Phenomena as Observable Events
In order to put phenomena to work for you in your classroom, you need to understand what they are. So just what are phenomena?
A phenomenon is the context that motivates the work of a scientist or an engineer, the events, circumstances or framework that defines what they do, the knowledge they’re looking for and the problems they’re trying to solve. In plain language, a scientist or an engineer doesn't go to work to remember facts or previously learned knowledge. That's not why people hire them.
Rather, scientists and engineers function in a context to actually develop and use that content, generating new ideas and contributing new knowledge to the preexisting body. Specifically, when we talk about scientists, we mean people who are focused on answering questions about observable events. They're answering those questions by developing and using their knowledge to test hypothetical answers to those questions.

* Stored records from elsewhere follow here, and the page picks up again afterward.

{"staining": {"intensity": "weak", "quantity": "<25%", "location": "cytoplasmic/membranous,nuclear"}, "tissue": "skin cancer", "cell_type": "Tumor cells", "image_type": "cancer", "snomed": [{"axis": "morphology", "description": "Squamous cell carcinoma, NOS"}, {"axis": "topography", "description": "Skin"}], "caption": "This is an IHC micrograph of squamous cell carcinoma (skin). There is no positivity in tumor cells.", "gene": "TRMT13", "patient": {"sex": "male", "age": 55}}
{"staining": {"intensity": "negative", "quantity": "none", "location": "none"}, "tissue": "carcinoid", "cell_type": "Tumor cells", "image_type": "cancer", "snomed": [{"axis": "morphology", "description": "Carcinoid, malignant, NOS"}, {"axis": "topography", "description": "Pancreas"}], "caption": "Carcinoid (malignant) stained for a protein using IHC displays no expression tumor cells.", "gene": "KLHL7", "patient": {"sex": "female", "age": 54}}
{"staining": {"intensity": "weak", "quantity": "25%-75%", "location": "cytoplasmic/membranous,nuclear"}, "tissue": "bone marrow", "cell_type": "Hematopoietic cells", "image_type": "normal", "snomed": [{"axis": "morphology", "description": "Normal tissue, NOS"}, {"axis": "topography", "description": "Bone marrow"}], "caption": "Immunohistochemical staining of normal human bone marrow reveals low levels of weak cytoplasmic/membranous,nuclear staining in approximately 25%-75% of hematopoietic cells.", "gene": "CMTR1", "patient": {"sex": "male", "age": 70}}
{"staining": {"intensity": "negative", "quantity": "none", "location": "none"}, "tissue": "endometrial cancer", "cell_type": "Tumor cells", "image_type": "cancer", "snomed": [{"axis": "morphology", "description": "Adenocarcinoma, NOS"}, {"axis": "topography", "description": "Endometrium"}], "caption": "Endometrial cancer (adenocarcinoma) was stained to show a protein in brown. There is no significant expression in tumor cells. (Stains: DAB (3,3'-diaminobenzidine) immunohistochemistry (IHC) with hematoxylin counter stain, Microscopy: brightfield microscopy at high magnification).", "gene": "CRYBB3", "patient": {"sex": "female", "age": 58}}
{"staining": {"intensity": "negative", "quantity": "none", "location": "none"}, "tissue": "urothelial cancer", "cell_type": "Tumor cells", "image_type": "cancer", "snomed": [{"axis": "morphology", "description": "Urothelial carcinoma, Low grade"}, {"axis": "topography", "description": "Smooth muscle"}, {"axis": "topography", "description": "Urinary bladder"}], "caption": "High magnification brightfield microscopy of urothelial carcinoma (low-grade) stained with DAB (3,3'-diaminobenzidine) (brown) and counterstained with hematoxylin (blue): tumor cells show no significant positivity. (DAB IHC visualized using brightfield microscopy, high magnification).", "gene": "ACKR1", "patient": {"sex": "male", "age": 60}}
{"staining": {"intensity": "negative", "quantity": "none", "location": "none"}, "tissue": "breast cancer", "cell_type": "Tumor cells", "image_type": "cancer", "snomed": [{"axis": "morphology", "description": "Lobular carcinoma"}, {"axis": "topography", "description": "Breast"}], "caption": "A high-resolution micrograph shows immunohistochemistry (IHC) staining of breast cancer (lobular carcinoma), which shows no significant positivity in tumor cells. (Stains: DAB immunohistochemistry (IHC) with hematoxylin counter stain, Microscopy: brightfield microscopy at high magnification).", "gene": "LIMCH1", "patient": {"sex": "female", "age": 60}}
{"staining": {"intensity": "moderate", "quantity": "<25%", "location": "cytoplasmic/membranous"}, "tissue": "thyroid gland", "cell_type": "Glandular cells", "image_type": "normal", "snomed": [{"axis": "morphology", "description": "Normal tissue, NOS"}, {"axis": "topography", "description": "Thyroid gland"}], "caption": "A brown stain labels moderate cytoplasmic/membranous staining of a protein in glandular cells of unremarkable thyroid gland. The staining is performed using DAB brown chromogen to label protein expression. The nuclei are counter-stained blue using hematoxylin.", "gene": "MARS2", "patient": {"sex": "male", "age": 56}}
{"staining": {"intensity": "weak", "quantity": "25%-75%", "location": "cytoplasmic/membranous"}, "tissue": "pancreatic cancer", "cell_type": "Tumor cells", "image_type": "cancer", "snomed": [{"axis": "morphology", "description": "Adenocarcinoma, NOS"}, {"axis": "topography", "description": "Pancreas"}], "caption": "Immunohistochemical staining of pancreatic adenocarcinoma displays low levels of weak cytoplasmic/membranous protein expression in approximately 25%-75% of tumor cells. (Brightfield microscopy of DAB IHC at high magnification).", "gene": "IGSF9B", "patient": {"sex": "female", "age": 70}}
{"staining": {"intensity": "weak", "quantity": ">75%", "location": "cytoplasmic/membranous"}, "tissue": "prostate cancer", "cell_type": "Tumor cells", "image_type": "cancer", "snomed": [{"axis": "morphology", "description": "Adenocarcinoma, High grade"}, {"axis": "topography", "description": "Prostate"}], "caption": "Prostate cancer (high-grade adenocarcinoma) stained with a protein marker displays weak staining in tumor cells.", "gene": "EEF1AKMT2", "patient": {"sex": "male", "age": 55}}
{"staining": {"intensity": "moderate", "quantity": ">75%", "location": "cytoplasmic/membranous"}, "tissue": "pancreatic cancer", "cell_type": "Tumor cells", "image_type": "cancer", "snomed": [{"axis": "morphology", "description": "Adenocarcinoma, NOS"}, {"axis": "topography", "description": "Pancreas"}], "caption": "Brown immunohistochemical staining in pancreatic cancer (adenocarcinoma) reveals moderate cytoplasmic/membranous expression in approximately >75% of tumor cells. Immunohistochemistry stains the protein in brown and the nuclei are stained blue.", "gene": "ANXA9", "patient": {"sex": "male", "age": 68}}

A phenomenon, in the scientific context, is an observable event that can range from a seasonal hazard to a technological issue.
For a scientist, a phenomenon is an observable event. If you look at the examples in a K-12 context, an observable event could be an autumn day. It could be the slip and fall phenomenon that we may see on a winter's day. It could be organisms eating. It could be seasonal light patterns. It could be computers crashing. These are all observable events, and provide a context which scientists could then develop and explore. In other words, they could develop a question around the phenomena – the observable event – and attempt to answer that question by testing a hypothesis.
In the engineering context, a phenomenon is a problem that can be solved. For instance, this might be streets that flood frequently or the desire to view objects at ever-further distances.
For an engineer, phenomena have to do with a problem that may be solved by extending their knowledge of science. Good examples of this include street flooding, fuel consumption, how to observe objects that are away, traffic, how to get from one point to another quicker, how to make boats travel faster and so on.
So scientists take their observations of events and ask questions about them, then test hypotheses related to those questions, to create new evidence-based knowledge. Engineers then expand on that knowledge by solving problems observed in the world around us through prototyping – designing solutions then testing them until they find something that works, and typically, continuing to improve solutions over time.